I have been thinking lately about romance, old age, and being childlike. I desperately want to live romantically. I want to be young, and not become, “Old”. I want to be who I am, in all situations.
Unfortunately, we all grow old (physically) and die. I know for a fact I will grow old, yet strive to be young. I know for a fact romance is real, and yet live a life unwilling to have relationship. I know for a fact children have joy, yet am unwilling to be childlike. I know for a fact I was created for more, but can’t seem to find my way back.
Honestly, I don’t know the answer. Now, I know, but I don’t KNOW.
I’m talking about reason and the heart. Knowing something can be different than knowing something. When you know something in your head, this is OK, but when you know something in your heart, it is (can become) Truth. I know that romance is real, but I don’t KNOW it. I know that being childlike is possible, but I don’t KNOW it. I know that love is possible, but I don’t KNOW it. I haven’t experienced it fully.

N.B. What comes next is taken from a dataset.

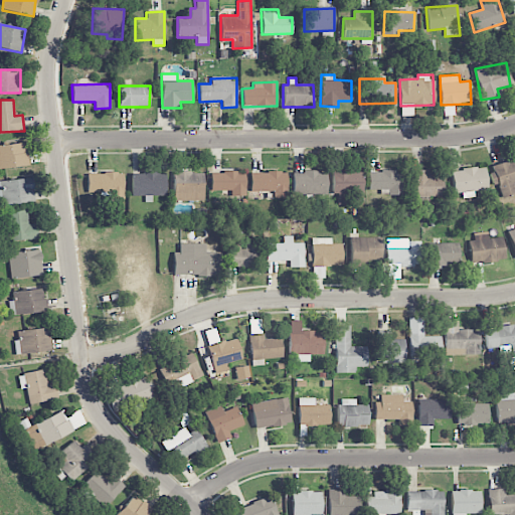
[(0,145),(0,168),(28,166),(26,143),(0,145)]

G.K. Chesterton says, “The madman is not the man who has lost his reason. The madman is the man who has lost everything except his reason.”
In this rational age that we live in of science, understanding, and “knowledge”, what gets sacrificed? We have, “infinite knowledge”, at the swipe of a finger, but we can’t even have a loving marriage, a good relationship with our family, or a day without anxiety.

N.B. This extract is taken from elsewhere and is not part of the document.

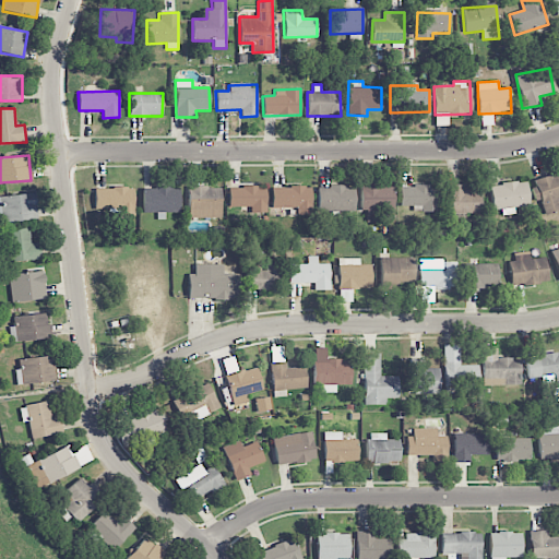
[(558,173),(533,180),(543,216),(558,211),(558,206),(558,204),(558,203),(558,173)]
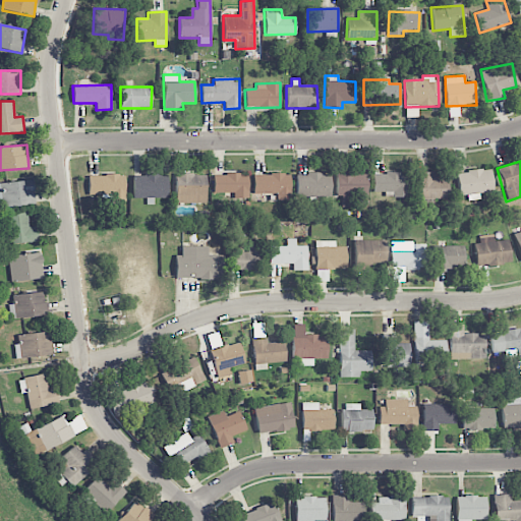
[(490,169),(457,172),(459,199),(481,197),(480,193),(493,191),(490,169)]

Marcus Aurelius in the movie, “Gladiator”, says, “Will I be the emperor who gave Rome back her true self? There was once a dream that was Rome. You could only… whisper it. Anything more than a whisper, and it would vanish. It was so fragile…”
Seeking out and finding our, “True Self.” is one of the great adventures in life. It is a path that uses reason, but cannot become subservient to it. It requires listening, silence, and gentleness.
We were created for romance, joy, childlikeness, and love. These things are facts of one’s true self, but they can only be understood in whispers. They can only truly be understood in the heart, not the head.
They can be understood, but not with understanding.
There is a way to live a life of fulfillment. There is a way to live a life of love. There is a way to live a life of romance. Knowing these things is a first step. Listening to the whispers is a method. The whispers are beyond our own understanding.
The whispers are from God, that come through Faith and Hope, to bring us to the shores of Love.
I am still on this journey and am lacking in belief more than anything, but I know that these things are possible, real, and can be had in this life. The only way to fail is to stop trying.
The first step is Faith, and the destination is Love.